Warning: this step is performed using regexes, not a parser, so it is possible for innocent CSS containing either of the strings javascript: or expression( to be mangled.

clean_html(html, opts \\ [])

@spec clean_html(String.t(), opts()) :: String.t()

Removes JS vectors from the given HTML string.

All non-tag text and tag attribute values will be HTML-escaped, except for the contents of <style> tags, which are passed through clean_css/2.
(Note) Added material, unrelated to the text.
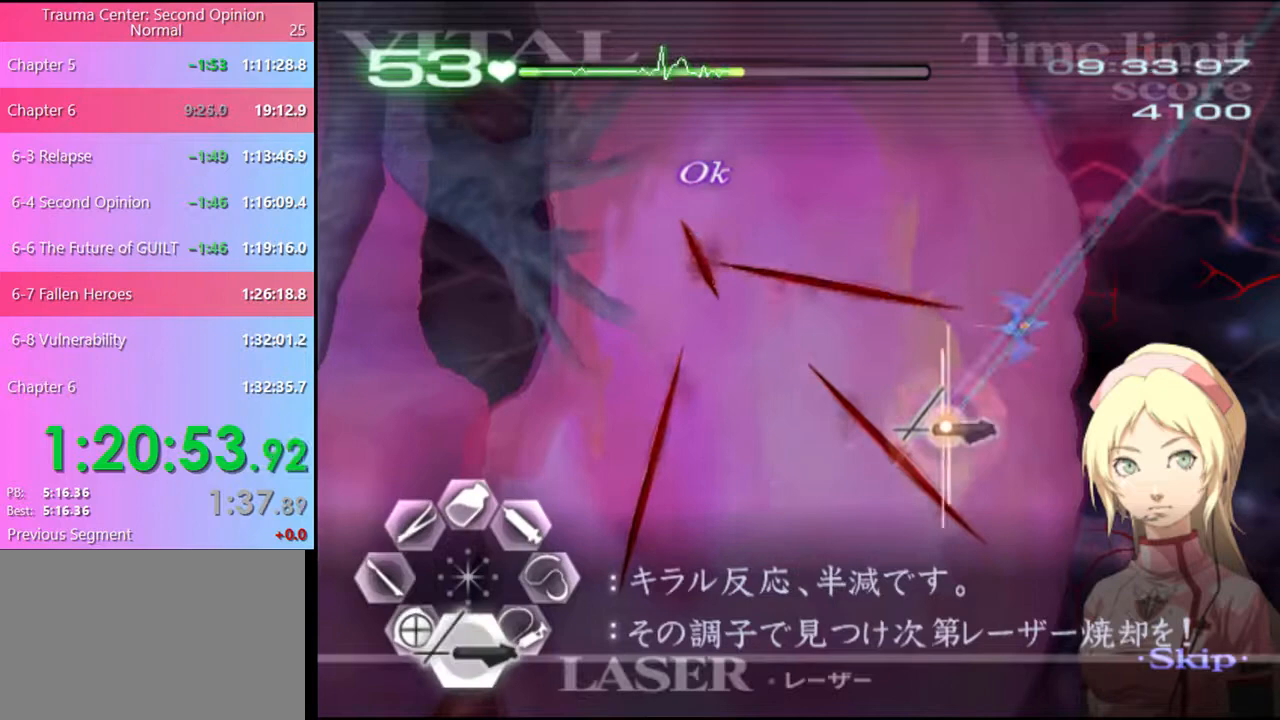
{"keys": ["s"], "mouse": ["left"], "events": [[234, "mouse_left", "up"], [367, "mouse_left", "down"]]}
Even if the input HTML contained no JS, the output of clean_html/2 is not guaranteed to match its input byte-for-byte.

Examples:

iex> StripJs.clean_html("<button onclick=\"alert('phear');\">Click here</button>")
"<button>Click here</button>"

iex> StripJs.clean_html("<script> console.log('oh heck'); </script>")
""

iex> StripJs.clean_html("&lt;script&gt; console.log('oh heck'); &lt;/script&gt;")
"&lt;script&gt; console.log(&#39;oh heck&#39;); &lt;/script&gt;"  ## HTML entity attack didn't work

clean_html_tree(trees, opts \\ [])

@spec clean_html_tree(html_tree(), opts()) :: html_tree()

Removes JS vectors from the given Floki/ Mochiweb-style HTML tree (html_tree/0).

All attribute values and tag bodies except embedded stylesheets will be HTML-escaped.